ECLI:NL:RBROT:2023:11074
Rechtbank Rotterdam
- Eerste aanleg - enkelvoudig
- Rechtspraak.nl
Toewijzing van de toepassing van de schuldsaneringsregeling met betrekking tot verzoekster
In deze zaak heeft verzoekster op 5 juli 2023 een verzoekschrift ingediend tot toepassing van de schuldsaneringsregeling. Tijdens de zitting op 9 juni 2023 is verzoekster gehoord. De rechtbank heeft vastgesteld dat verzoekster in een toestand verkeert waarin zij heeft opgehouden te betalen, en dat er onvoldoende gronden zijn voor afwijzing van het verzoek. De rechtbank heeft de goede trouw van verzoekster beoordeeld aan de hand van de omstandigheden rondom haar schulden, waaronder een schuld aan het Centraal Justitieel Bureau Incasso en de Belastingdienst, die zijn ontstaan door een auto die niet verzekerd was. Verzoekster heeft verklaard dat zij niet op de hoogte was van de verzekeringsplicht en de motorrijtuigenbelasting, wat heeft geleid tot de schulden.
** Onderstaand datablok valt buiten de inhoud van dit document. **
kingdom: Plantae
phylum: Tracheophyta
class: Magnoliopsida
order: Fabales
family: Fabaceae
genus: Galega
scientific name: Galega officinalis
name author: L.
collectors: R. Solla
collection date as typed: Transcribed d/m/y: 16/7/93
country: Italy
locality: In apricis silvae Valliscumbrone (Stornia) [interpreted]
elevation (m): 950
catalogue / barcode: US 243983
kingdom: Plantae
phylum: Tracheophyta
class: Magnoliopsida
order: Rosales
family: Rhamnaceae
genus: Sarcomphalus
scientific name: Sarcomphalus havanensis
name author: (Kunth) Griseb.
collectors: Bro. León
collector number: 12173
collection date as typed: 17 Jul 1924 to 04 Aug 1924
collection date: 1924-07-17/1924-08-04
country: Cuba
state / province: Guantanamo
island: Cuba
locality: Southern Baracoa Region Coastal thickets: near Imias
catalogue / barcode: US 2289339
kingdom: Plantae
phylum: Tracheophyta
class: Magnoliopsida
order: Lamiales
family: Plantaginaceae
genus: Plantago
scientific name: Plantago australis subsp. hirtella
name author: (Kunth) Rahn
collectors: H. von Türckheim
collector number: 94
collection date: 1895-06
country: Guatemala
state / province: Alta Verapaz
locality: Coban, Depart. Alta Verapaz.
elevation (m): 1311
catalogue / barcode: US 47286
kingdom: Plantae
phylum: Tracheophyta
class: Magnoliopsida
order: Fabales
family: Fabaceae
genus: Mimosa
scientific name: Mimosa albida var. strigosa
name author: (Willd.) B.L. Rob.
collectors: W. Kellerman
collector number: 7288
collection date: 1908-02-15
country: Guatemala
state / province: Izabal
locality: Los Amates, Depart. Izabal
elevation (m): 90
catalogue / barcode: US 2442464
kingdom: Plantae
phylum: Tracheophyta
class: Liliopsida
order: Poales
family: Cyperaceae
Ondanks het ontbreken van goede trouw, heeft de rechtbank geoordeeld dat verzoekster de omstandigheden die hebben geleid tot de schulden onder controle heeft gekregen. Verzoekster heeft haar auto geschorst en is sinds augustus 2021 onder beschermingsbewind gesteld, wat haar financiële situatie heeft gestabiliseerd. De rechtbank heeft geoordeeld dat er voldoende vertrouwen is dat verzoekster de verplichtingen uit de schuldsaneringsregeling zal nakomen.
De rechtbank heeft vervolgens de toepassing van de schuldsaneringsregeling uitgesproken, met een termijn van 18 maanden, en benoemt mr. B.A. Cnossen tot rechter-commissaris. De rechtbank heeft ook een voorschot op de vergoeding van de bewindvoerder toegekend en bepaald dat verzoekster zich onder beschermingsbewind houdt tijdens de schuldsaneringsregeling. Dit vonnis is openbaar uitgesproken op 5 juli 2023.